+++ DATA
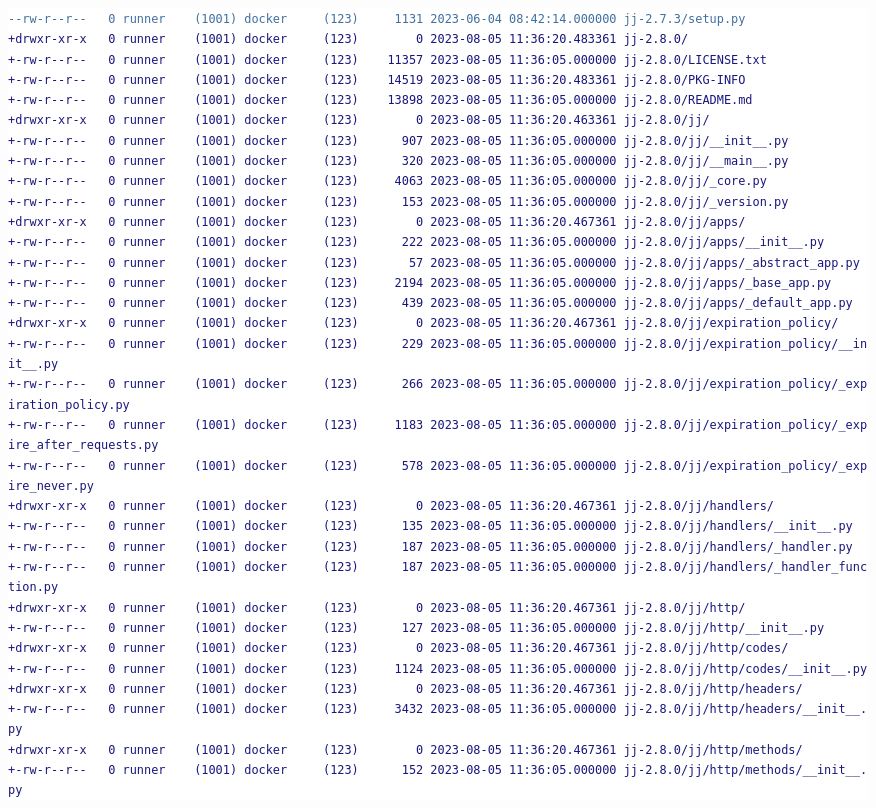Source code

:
```diff
--rw-r--r--   0 runner    (1001) docker     (123)     1131 2023-06-04 08:42:14.000000 jj-2.7.3/setup.py
+drwxr-xr-x   0 runner    (1001) docker     (123)        0 2023-08-05 11:36:20.483361 jj-2.8.0/
+-rw-r--r--   0 runner    (1001) docker     (123)    11357 2023-08-05 11:36:05.000000 jj-2.8.0/LICENSE.txt
+-rw-r--r--   0 runner    (1001) docker     (123)    14519 2023-08-05 11:36:20.483361 jj-2.8.0/PKG-INFO
+-rw-r--r--   0 runner    (1001) docker     (123)    13898 2023-08-05 11:36:05.000000 jj-2.8.0/README.md
+drwxr-xr-x   0 runner    (1001) docker     (123)        0 2023-08-05 11:36:20.463361 jj-2.8.0/jj/
+-rw-r--r--   0 runner    (1001) docker     (123)      907 2023-08-05 11:36:05.000000 jj-2.8.0/jj/__init__.py
+-rw-r--r--   0 runner    (1001) docker     (123)      320 2023-08-05 11:36:05.000000 jj-2.8.0/jj/__main__.py
+-rw-r--r--   0 runner    (1001) docker     (123)     4063 2023-08-05 11:36:05.000000 jj-2.8.0/jj/_core.py
+-rw-r--r--   0 runner    (1001) docker     (123)      153 2023-08-05 11:36:05.000000 jj-2.8.0/jj/_version.py
+drwxr-xr-x   0 runner    (1001) docker     (123)        0 2023-08-05 11:36:20.467361 jj-2.8.0/jj/apps/
+-rw-r--r--   0 runner    (1001) docker     (123)      222 2023-08-05 11:36:05.000000 jj-2.8.0/jj/apps/__init__.py
+-rw-r--r--   0 runner    (1001) docker     (123)       57 2023-08-05 11:36:05.000000 jj-2.8.0/jj/apps/_abstract_app.py
+-rw-r--r--   0 runner    (1001) docker     (123)     2194 2023-08-05 11:36:05.000000 jj-2.8.0/jj/apps/_base_app.py
+-rw-r--r--   0 runner    (1001) docker     (123)      439 2023-08-05 11:36:05.000000 jj-2.8.0/jj/apps/_default_app.py
+drwxr-xr-x   0 runner    (1001) docker     (123)        0 2023-08-05 11:36:20.467361 jj-2.8.0/jj/expiration_policy/
+-rw-r--r--   0 runner    (1001) docker     (123)      229 2023-08-05 11:36:05.000000 jj-2.8.0/jj/expiration_policy/__init__.py
+-rw-r--r--   0 runner    (1001) docker     (123)      266 2023-08-05 11:36:05.000000 jj-2.8.0/jj/expiration_policy/_expiration_policy.py
+-rw-r--r--   0 runner    (1001) docker     (123)     1183 2023-08-05 11:36:05.000000 jj-2.8.0/jj/expiration_policy/_expire_after_requests.py
+-rw-r--r--   0 runner    (1001) docker     (123)      578 2023-08-05 11:36:05.000000 jj-2.8.0/jj/expiration_policy/_expire_never.py
+drwxr-xr-x   0 runner    (1001) docker     (123)        0 2023-08-05 11:36:20.467361 jj-2.8.0/jj/handlers/
+-rw-r--r--   0 runner    (1001) docker     (123)      135 2023-08-05 11:36:05.000000 jj-2.8.0/jj/handlers/__init__.py
+-rw-r--r--   0 runner    (1001) docker     (123)      187 2023-08-05 11:36:05.000000 jj-2.8.0/jj/handlers/_handler.py
+-rw-r--r--   0 runner    (1001) docker     (123)      187 2023-08-05 11:36:05.000000 jj-2.8.0/jj/handlers/_handler_function.py
+drwxr-xr-x   0 runner    (1001) docker     (123)        0 2023-08-05 11:36:20.467361 jj-2.8.0/jj/http/
+-rw-r--r--   0 runner    (1001) docker     (123)      127 2023-08-05 11:36:05.000000 jj-2.8.0/jj/http/__init__.py
+drwxr-xr-x   0 runner    (1001) docker     (123)        0 2023-08-05 11:36:20.467361 jj-2.8.0/jj/http/codes/
+-rw-r--r--   0 runner    (1001) docker     (123)     1124 2023-08-05 11:36:05.000000 jj-2.8.0/jj/http/codes/__init__.py
+drwxr-xr-x   0 runner    (1001) docker     (123)        0 2023-08-05 11:36:20.467361 jj-2.8.0/jj/http/headers/
+-rw-r--r--   0 runner    (1001) docker     (123)     3432 2023-08-05 11:36:05.000000 jj-2.8.0/jj/http/headers/__init__.py
+drwxr-xr-x   0 runner    (1001) docker     (123)        0 2023-08-05 11:36:20.467361 jj-2.8.0/jj/http/methods/
+-rw-r--r--   0 runner    (1001) docker     (123)      152 2023-08-05 11:36:05.000000 jj-2.8.0/jj/http/methods/__init__.py
```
++++++
* _TASK ITEM_:
Output nothing but an exact retyping of the material, pictures excluded.

* _RESPONSE BOX_:
Source code

:
```diff
--rw-r--r--   0 runner    (1001) docker     (123)     1131 2023-06-04 08:42:14.000000 jj-2.7.3/setup.py
+drwxr-xr-x   0 runner    (1001) docker     (123)        0 2023-08-05 11:36:20.483361 jj-2.8.0/
+-rw-r--r--   0 runner    (1001) docker     (123)    11357 2023-08-05 11:36:05.000000 jj-2.8.0/LICENSE.txt
+-rw-r--r--   0 runner    (1001) docker     (123)    14519 2023-08-05 11:36:20.483361 jj-2.8.0/PKG-INFO
+-rw-r--r--   0 runner    (1001) docker     (123)    13898 2023-08-05 11:36:05.000000 jj-2.8.0/README.md
+drwxr-xr-x   0 runner    (1001) docker     (123)        0 2023-08-05 11:36:20.463361 jj-2.8.0/jj/
+-rw-r--r--   0 runner    (1001) docker     (123)      907 2023-08-05 11:36:05.000000 jj-2.8.0/jj/__init__.py
+-rw-r--r--   0 runner    (1001) docker     (123)      320 2023-08-05 11:36:05.000000 jj-2.8.0/jj/__main__.py
+-rw-r--r--   0 runner    (1001) docker     (123)     4063 2023-08-05 11:36:05.000000 jj-2.8.0/jj/_core.py
+-rw-r--r--   0 runner    (1001) docker     (123)      153 2023-08-05 11:36:05.000000 jj-2.8.0/jj/_version.py
+drwxr-xr-x   0 runner    (1001) docker     (123)        0 2023-08-05 11:36:20.467361 jj-2.8.0/jj/apps/
+-rw-r--r--   0 runner    (1001) docker     (123)      222 2023-08-05 11:36:05.000000 jj-2.8.0/jj/apps/__init__.py
+-rw-r--r--   0 runner    (1001) docker     (123)       57 2023-08-05 11:36:05.000000 jj-2.8.0/jj/apps/_abstract_app.py
+-rw-r--r--   0 runner    (1001) docker     (123)     2194 2023-08-05 11:36:05.000000 jj-2.8.0/jj/apps/_base_app.py
+-rw-r--r--   0 runner    (1001) docker     (123)      439 2023-08-05 11:36:05.000000 jj-2.8.0/jj/apps/_default_app.py
+drwxr-xr-x   0 runner    (1001) docker     (123)        0 2023-08-05 11:36:20.467361 jj-2.8.0/jj/expiration_policy/
+-rw-r--r--   0 runner    (1001) docker     (123)      229 2023-08-05 11:36:05.000000 jj-2.8.0/jj/expiration_policy/__init__.py
+-rw-r--r--   0 runner    (1001) docker     (123)      266 2023-08-05 11:36:05.000000 jj-2.8.0/jj/expiration_policy/_expiration_policy.py
+-rw-r--r--   0 runner    (1001) docker     (123)     1183 2023-08-05 11:36:05.000000 jj-2.8.0/jj/expiration_policy/_expire_after_requests.py
+-rw-r--r--   0 runner    (1001) docker     (123)      578 2023-08-05 11:36:05.000000 jj-2.8.0/jj/expiration_policy/_expire_never.py
+drwxr-xr-x   0 runner    (1001) docker     (123)        0 2023-08-05 11:36:20.467361 jj-2.8.0/jj/handlers/
+-rw-r--r--   0 runner    (1001) docker     (123)      135 2023-08-05 11:36:05.000000 jj-2.8.0/jj/handlers/__init__.py
+-rw-r--r--   0 runner    (1001) docker     (123)      187 2023-08-05 11:36:05.000000 jj-2.8.0/jj/handlers/_handler.py
+-rw-r--r--   0 runner    (1001) docker     (123)      187 2023-08-05 11:36:05.000000 jj-2.8.0/jj/handlers/_handler_function.py
+drwxr-xr-x   0 runner    (1001) docker     (123)        0 2023-08-05 11:36:20.467361 jj-2.8.0/jj/http/
+-rw-r--r--   0 runner    (1001) docker     (123)      127 2023-08-05 11:36:05.000000 jj-2.8.0/jj/http/__init__.py
+drwxr-xr-x   0 runner    (1001) docker     (123)        0 2023-08-05 11:36:20.467361 jj-2.8.0/jj/http/codes/
+-rw-r--r--   0 runner    (1001) docker     (123)     1124 2023-08-05 11:36:05.000000 jj-2.8.0/jj/http/codes/__init__.py
+drwxr-xr-x   0 runner    (1001) docker     (123)        0 2023-08-05 11:36:20.467361 jj-2.8.0/jj/http/headers/
+-rw-r--r--   0 runner    (1001) docker     (123)     3432 2023-08-05 11:36:05.000000 jj-2.8.0/jj/http/headers/__init__.py
+drwxr-xr-x   0 runner    (1001) docker     (123)        0 2023-08-05 11:36:20.467361 jj-2.8.0/jj/http/methods/
+-rw-r--r--   0 runner    (1001) docker     (123)      152 2023-08-05 11:36:05.000000 jj-2.8.0/jj/http/methods/__init__.py
```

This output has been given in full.